(Extracted data entries)
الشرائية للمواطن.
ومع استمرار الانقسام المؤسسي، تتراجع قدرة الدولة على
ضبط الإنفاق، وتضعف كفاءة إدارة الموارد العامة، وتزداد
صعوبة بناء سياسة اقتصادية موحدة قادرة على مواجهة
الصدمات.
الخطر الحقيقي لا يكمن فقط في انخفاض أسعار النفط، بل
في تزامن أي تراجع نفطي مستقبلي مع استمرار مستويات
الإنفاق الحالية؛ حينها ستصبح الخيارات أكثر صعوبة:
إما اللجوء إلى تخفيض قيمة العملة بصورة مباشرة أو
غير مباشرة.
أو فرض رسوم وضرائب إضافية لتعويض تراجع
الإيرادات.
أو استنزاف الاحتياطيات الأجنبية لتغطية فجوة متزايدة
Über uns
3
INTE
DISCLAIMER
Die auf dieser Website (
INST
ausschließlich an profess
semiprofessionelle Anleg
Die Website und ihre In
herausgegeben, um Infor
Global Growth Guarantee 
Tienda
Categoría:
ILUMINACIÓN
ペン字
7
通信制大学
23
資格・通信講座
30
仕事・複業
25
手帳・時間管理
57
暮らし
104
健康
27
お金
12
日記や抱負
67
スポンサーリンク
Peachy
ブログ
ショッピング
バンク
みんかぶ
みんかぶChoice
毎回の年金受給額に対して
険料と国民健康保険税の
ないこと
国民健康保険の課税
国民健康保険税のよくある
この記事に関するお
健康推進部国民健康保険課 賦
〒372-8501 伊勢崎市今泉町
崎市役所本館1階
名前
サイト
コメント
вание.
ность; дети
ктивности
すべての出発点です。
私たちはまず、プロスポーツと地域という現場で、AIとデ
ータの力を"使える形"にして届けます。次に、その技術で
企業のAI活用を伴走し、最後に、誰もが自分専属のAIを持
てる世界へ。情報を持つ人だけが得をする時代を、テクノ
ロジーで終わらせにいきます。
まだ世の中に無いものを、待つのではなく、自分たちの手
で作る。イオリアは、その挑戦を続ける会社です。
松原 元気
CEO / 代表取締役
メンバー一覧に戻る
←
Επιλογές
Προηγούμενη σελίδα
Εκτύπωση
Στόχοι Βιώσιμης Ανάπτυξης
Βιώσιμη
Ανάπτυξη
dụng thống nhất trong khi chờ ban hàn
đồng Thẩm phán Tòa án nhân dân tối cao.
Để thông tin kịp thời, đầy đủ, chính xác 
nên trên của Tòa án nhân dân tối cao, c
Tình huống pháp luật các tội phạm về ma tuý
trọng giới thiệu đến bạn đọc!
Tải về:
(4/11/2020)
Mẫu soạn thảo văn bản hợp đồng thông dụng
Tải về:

**JOB:**
Please go through the data above and copy each line containing the word "thông".

**RESULT OF THE TASK:**
Để thông tin kịp thời, đầy đủ, chính xác 
Mẫu soạn thảo văn bản hợp đồng thông dụng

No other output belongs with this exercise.